Arthritis literally means ‘inflammation of the joint’ and it is a very broad term that encompasses varying levels of degenerative joint disease.
Dogs and cats are similar to people in that most joints are composed of two or more bones covered in a layer of normal articular cartilage. These bone endings are enclosed with joint fluid within a joint capsule. Joints are designed to allow normal motion without pain.
Stress on joints can occur from congenital abnormalities, abnormal conformation, disease or injury. When any of these occur there can be excessive wearing or the articular surface (cartilage), changes in the underlying bone and thickening of the joint capsule. When all of these are combined, motion can become restricted and even painful.
Mild levels can cause only slight changes with some animals ‘warming out’ of their clinical signs, whereas major abnormalities can render our pets lame and painful and unwilling to move or exercise.
Most cases are gradual in onset but should not be confused with other ailments that can cause our pets to slow up. If you are concerned your pet might be getting slower in their old age always get them thoroughly checked out first to ensure other disease processes aren’t responsible for their signs. A thorough history and physical examination can usually locate sore joints but radiographs (x-rays) are sometimes required to confirm the diagnosis and assess the severity of changes. That way we can get a better idea of treatment options that may be available to your pet. Sometimes a simple blood test or urinalysis will be performed before you pet starts on some medications.
Just like in human medicine there are a multitude of drugs (western/ancient and even herbal) that can be used to alleviate the signs of arthritis. Medications can be used to reduce joint swelling and inflammatory mediators, help repair joint cartilage and ensure healthy joint fluid. Acupuncture is also being used with positive results in many animals suffering with arthritis. All of these can help to make a joint less painful and move more effortlessly.
Simple things that can be done at home if arthritis is causing a problem in your beloved pet are to:
- Ensure bedding is soft, supportive and raise off cool flooring
- Ensure that controlled exercise is encouraged if able- i.e. swimming, lead walks etc.

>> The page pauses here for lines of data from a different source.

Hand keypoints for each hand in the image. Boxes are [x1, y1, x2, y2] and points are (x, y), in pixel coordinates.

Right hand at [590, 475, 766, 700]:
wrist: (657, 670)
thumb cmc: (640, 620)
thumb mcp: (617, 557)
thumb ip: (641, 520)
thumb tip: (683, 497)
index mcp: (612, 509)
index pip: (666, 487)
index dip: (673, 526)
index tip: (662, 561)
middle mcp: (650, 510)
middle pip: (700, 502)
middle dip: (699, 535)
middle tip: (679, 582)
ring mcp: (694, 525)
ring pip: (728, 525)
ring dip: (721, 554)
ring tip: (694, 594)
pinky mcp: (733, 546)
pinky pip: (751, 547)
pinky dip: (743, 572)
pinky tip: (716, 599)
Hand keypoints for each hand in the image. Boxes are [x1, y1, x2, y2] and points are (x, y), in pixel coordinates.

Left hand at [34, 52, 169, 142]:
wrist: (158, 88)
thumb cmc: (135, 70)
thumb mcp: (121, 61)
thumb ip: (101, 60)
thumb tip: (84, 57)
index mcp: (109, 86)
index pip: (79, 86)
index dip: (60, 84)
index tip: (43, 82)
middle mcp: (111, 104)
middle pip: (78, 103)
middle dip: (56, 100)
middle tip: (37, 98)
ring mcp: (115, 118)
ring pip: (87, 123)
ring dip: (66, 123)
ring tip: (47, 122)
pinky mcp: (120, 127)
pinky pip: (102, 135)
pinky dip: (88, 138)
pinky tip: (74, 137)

- Ensure your pet is within an adequate weight range for their breed- this could mean some simple dieting that will make your pets life more enjoyable.
If any of the above clinical signs sounds like your pet- a trip to your local vet sounds in order. Like most things ‘prevention is always better than a cure’ and getting your pet on the right medication earlier can improve their overall outcome. Not to mention ensure that other disease processes aren’t the cause behind a slowing pooch or feline friend.